A smile is more than just a friendly gesture. It can actually have some important psychological benefits, too. And as you encourage your children to confidently show off their smiles, you may be helping them go into adulthood with a more confident outlook on life.
That may seem like a lot for a simple smile to achieve, but even at a young age, a child can experience some real confidence boosters when they share a smile with others.
Toddlers, pre-teens, and teenagers all have different approaches and requirements to develop good oral hygiene habits, and if you help them focus on dental health through their younger years, they’re going to be ready to be ready to smile for every selfie, every picture, and every time they meet someone new.
Still sound like an after-school special? “Smile and everything will be alright”? Well, let’s take a look at some of the documented psychological and emotional effects of smiling and see what the science is telling us.
According to all the studies, a smile isn’t just about appearances. It can have a direct impact on so much more. For example, it could:
- Boost your mood – When you smile, it can reduce stress and ease a lot of the tension throughout your body.
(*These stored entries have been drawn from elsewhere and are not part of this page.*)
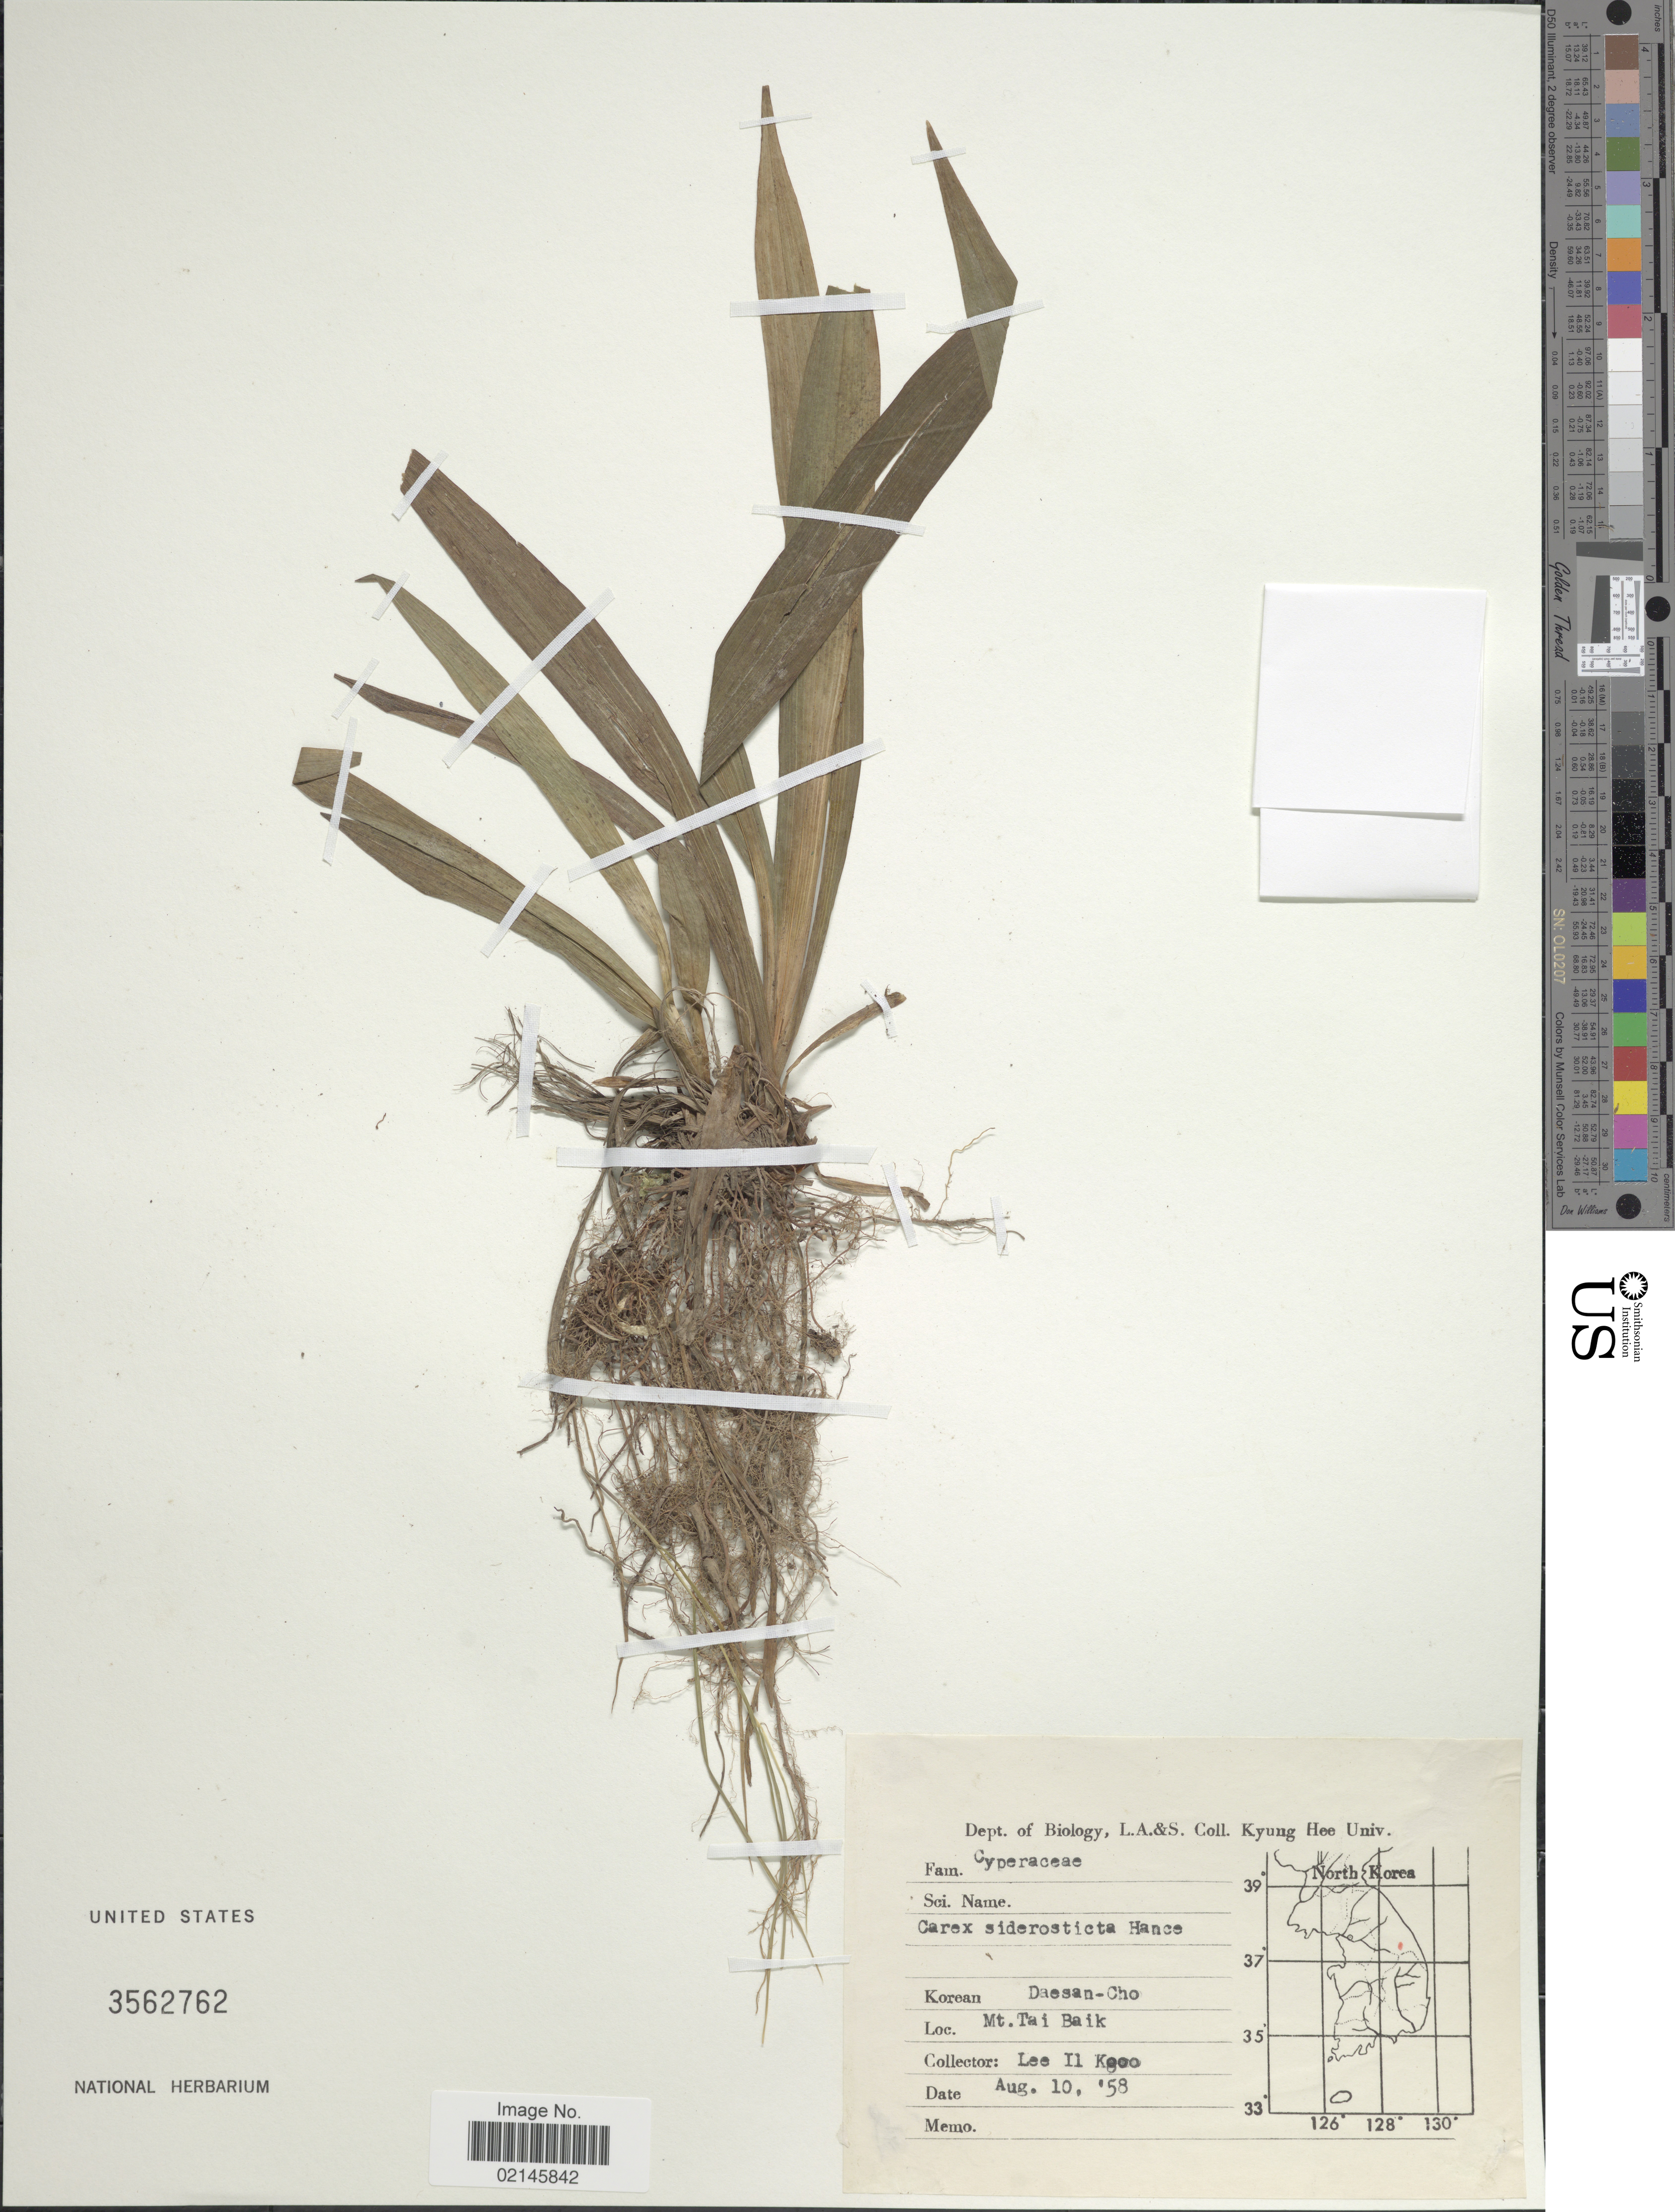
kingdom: Plantae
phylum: Tracheophyta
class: Liliopsida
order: Poales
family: Cyperaceae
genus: Carex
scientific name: Carex siderosticta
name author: Hance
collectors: Il-Ko Lee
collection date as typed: Transcribed d/m/y: 10/8/58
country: South Korea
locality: Mt. Tai Baik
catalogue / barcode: US 3562762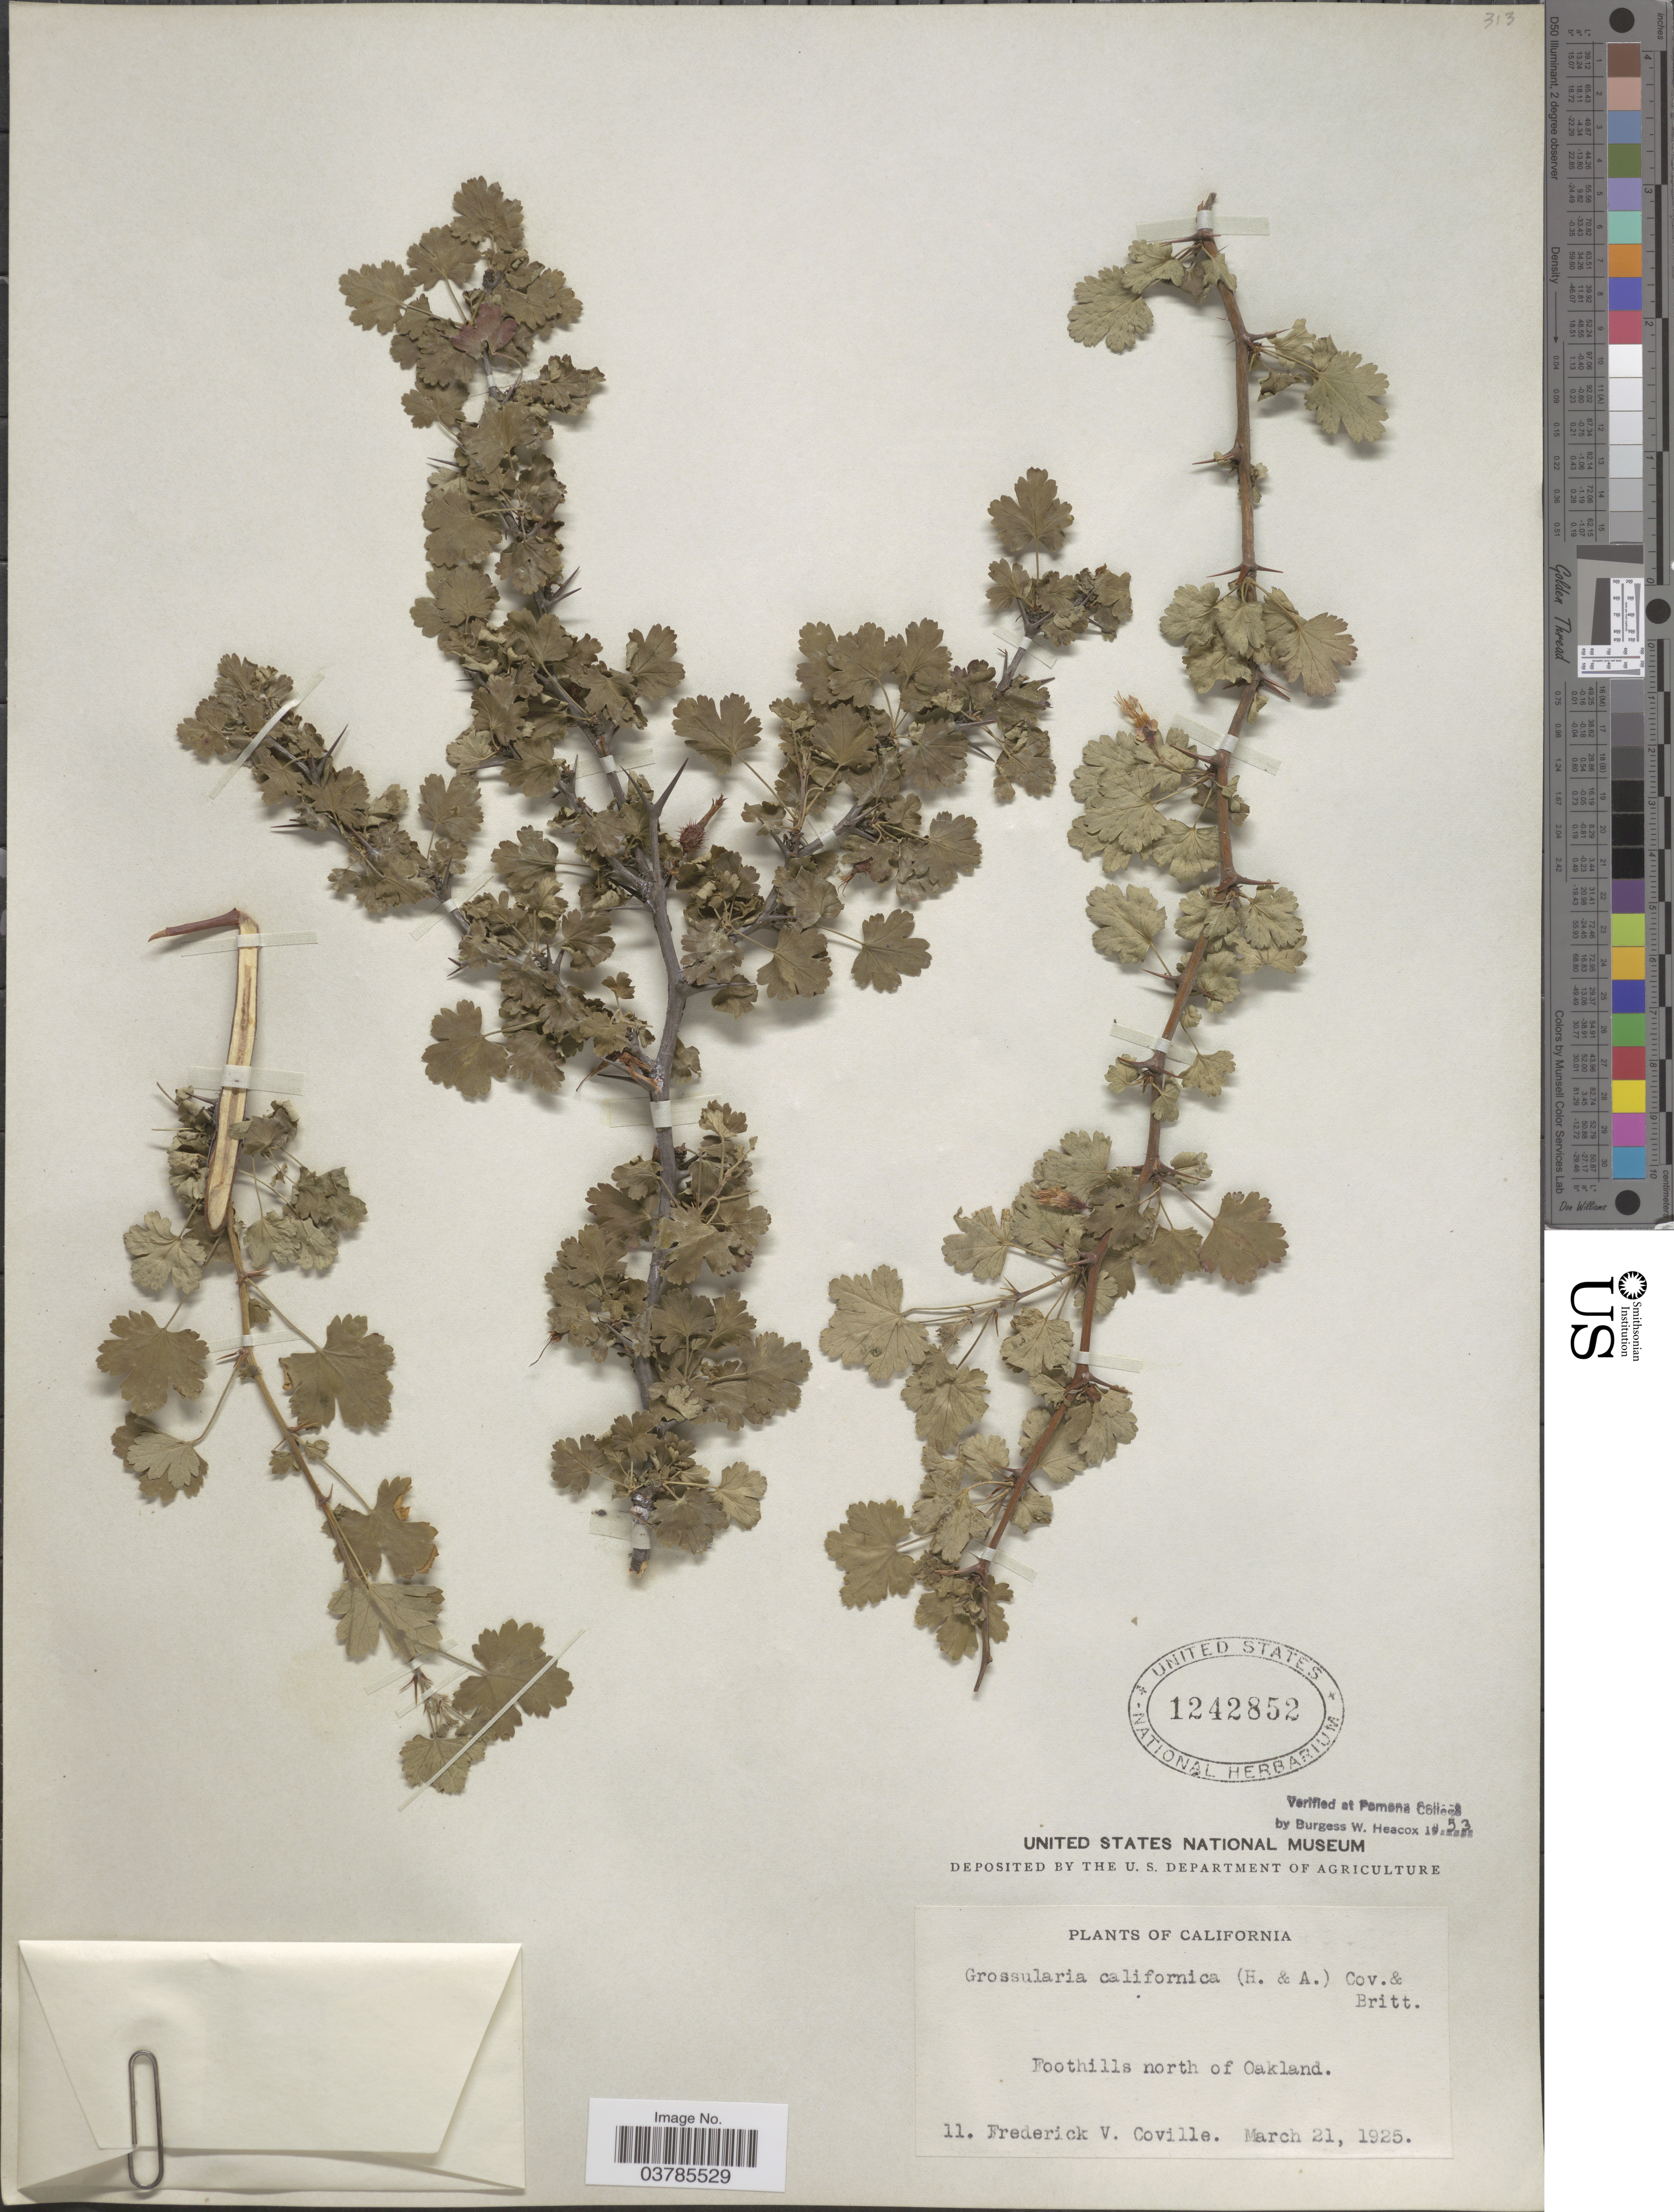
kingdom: Plantae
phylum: Tracheophyta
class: Magnoliopsida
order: Saxifragales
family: Grossulariaceae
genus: Ribes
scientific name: Ribes californicum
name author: Hook. & Arn.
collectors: F. V. Coville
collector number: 11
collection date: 1925-03-21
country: United States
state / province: California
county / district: Alameda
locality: Foothills north of Oakland.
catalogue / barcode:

- Boost other people’s moods – A smile is very literally contagious. When you smile, the people around you are moved to smile back. It’s a reflex.
- Build up coping mechanisms – People who smile a lot tend to be able to handle more stress in their lives.
- Leave a lasting impression – A smiling face tends to be more memorable than a neutral or frowning face.
It’s important to note that these benefits are not age specific. This is why encouraging your children to share their smiles is a great way to help them build confidence in themselves.
But let’s examine this phenomenon a little closer and see what’s really going on.
A Positive Cycle
Most of us think that a smile is simply a reaction to feeling good or being happy. We don’t always realize that we can also feel happy because we’re smiling.
It turns out that the movement of certain muscles in the fact – specifically, the ones used to turn your mouth into a smile – tell your brain that it’s time to start feeling good. So your brain, in turn, releases some neuropeptides (hormones that help deal with stress) and endorphins. Your smile can literally help you feel better.
A lot of people feel like they have to hide their smiles. They may feel too self-conscious about discolored or crooked teeth, so they keep their smiles hidden behind a sterner expression.
This is why a dental hygiene routine is so important in their early years. Children can avoid gum disease or serious halitosis in the future if they’re committed to their oral health. This can also help them keep their teeth shiny and bright.
When You Smile, People Tend to Smile Back
Children can be very sensitive to the way people react to them. Smiling is important because when they smile, it’s actually a natural thing for others to smile back. In fancier terms, it’s called “body language mirroring.” And it basically means that a smile is really infections.
This kind of positive vibe will then give kids a reason to keep smiling.
Even a Fake Smile Has Value
We’ve seen some studies suggest that it really is possible to change your emotional state by changing your expression. We mentioned how those muscle movements signal your brain that it’s time to feel good, so even if you don’t have a real reason to smile, do it anyway. Your brain doesn’t know the difference between a real or a fake smile, and you can use that loophole to your advantage.
Always Be Ready to Smile
Hopefully, this has shown that there is a lot of power in a simple smile. We want you and your kids to feel like they can share their smiles with anyone at any time. That means a good dental health routine at home and regular checkups each year. We don’t want anyone to feel like they have to hide their smile when they can do so much with it.